■ **Data for analysis**:
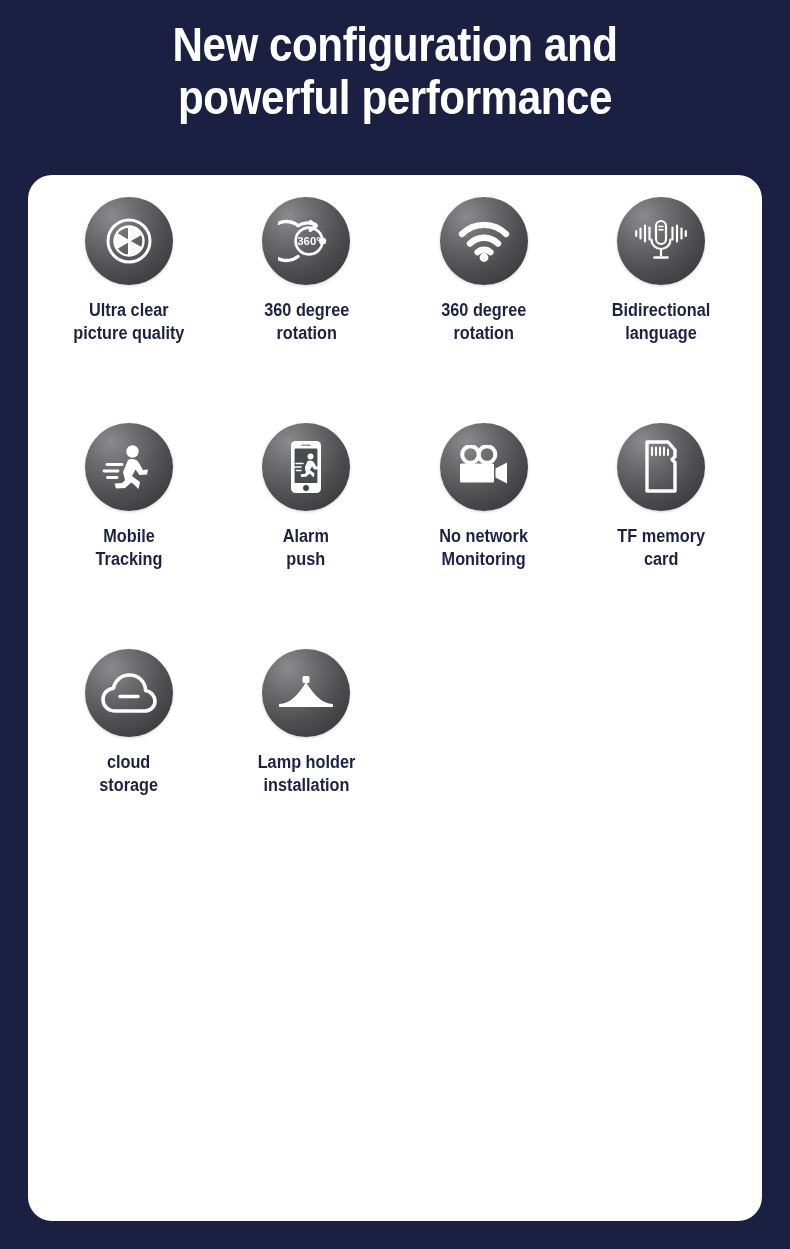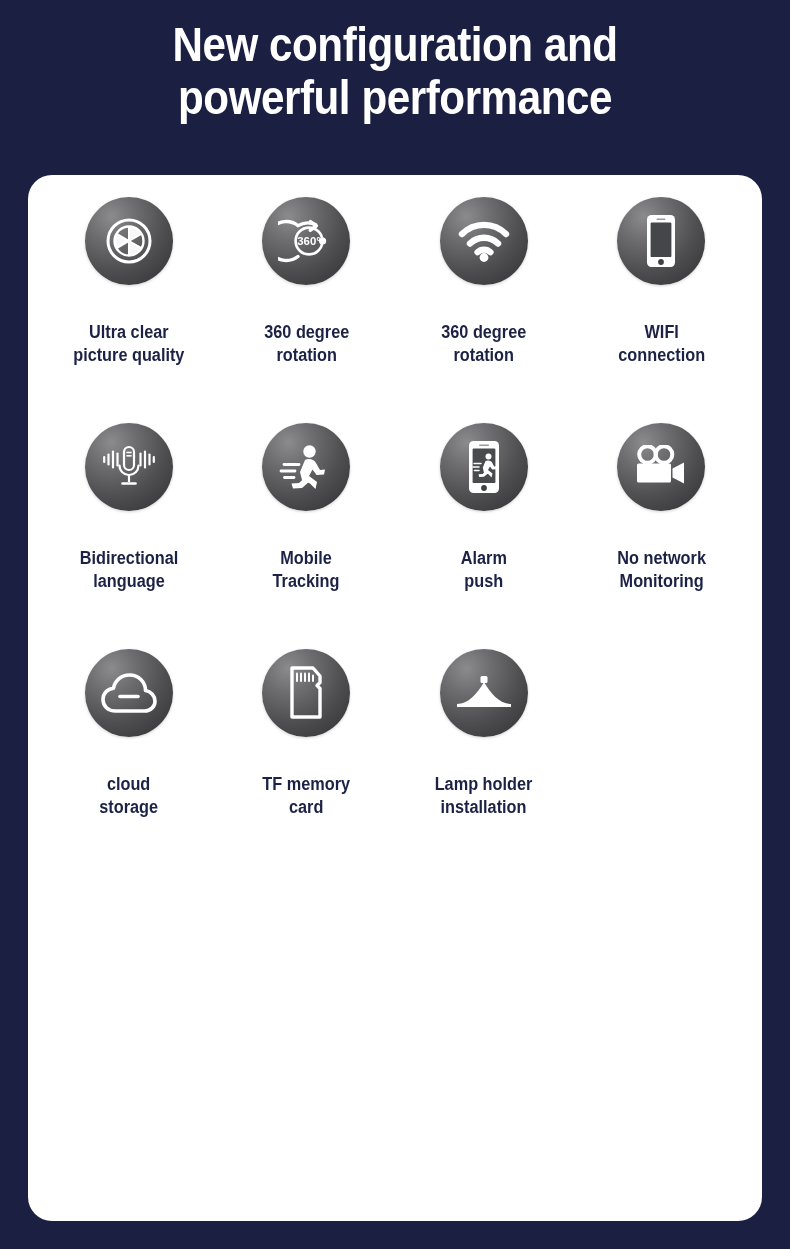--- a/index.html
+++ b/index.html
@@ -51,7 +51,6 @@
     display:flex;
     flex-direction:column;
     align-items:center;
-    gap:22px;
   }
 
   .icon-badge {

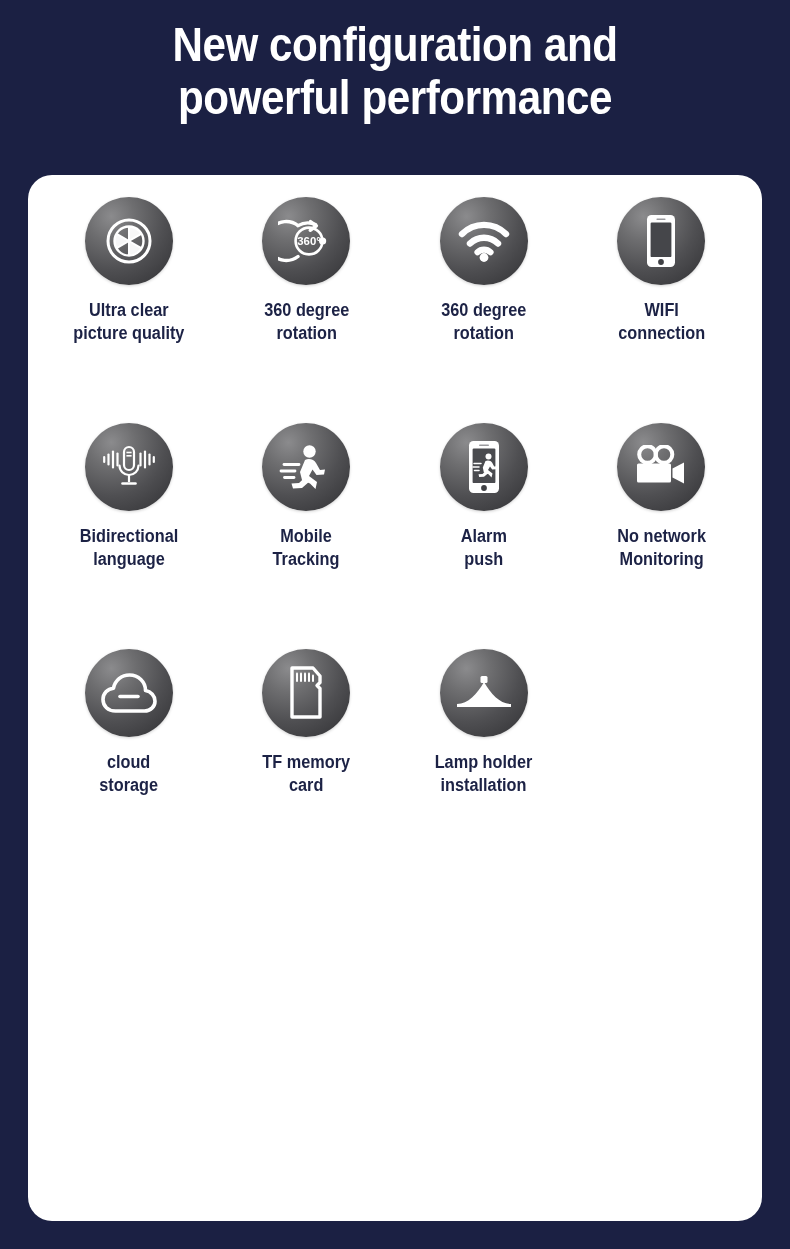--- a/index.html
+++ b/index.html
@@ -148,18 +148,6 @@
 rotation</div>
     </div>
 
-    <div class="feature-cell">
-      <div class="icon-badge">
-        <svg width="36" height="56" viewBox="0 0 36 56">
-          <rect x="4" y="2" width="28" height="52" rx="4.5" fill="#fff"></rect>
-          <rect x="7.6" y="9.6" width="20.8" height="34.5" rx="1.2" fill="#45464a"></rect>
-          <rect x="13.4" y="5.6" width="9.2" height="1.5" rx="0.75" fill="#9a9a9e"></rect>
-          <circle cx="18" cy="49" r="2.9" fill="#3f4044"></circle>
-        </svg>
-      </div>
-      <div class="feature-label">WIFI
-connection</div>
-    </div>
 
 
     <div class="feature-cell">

■ **Description of the task**: Would you repeat the complete listing exactly, excluding each picture it holds?

■ **Reply to the exercise**:
--- a/index.html
+++ b/index.html
@@ -51,7 +51,6 @@
     display:flex;
     flex-direction:column;
     align-items:center;
-    gap:22px;
   }
 
   .icon-badge {

--- a/index.html
+++ b/index.html
@@ -148,18 +148,6 @@
 rotation</div>
     </div>
 
-    <div class="feature-cell">
-      <div class="icon-badge">
-        <svg width="36" height="56" viewBox="0 0 36 56">
-          <rect x="4" y="2" width="28" height="52" rx="4.5" fill="#fff"></rect>
-          <rect x="7.6" y="9.6" width="20.8" height="34.5" rx="1.2" fill="#45464a"></rect>
-          <rect x="13.4" y="5.6" width="9.2" height="1.5" rx="0.75" fill="#9a9a9e"></rect>
-          <circle cx="18" cy="49" r="2.9" fill="#3f4044"></circle>
-        </svg>
-      </div>
-      <div class="feature-label">WIFI
-connection</div>
-    </div>
 
 
     <div class="feature-cell">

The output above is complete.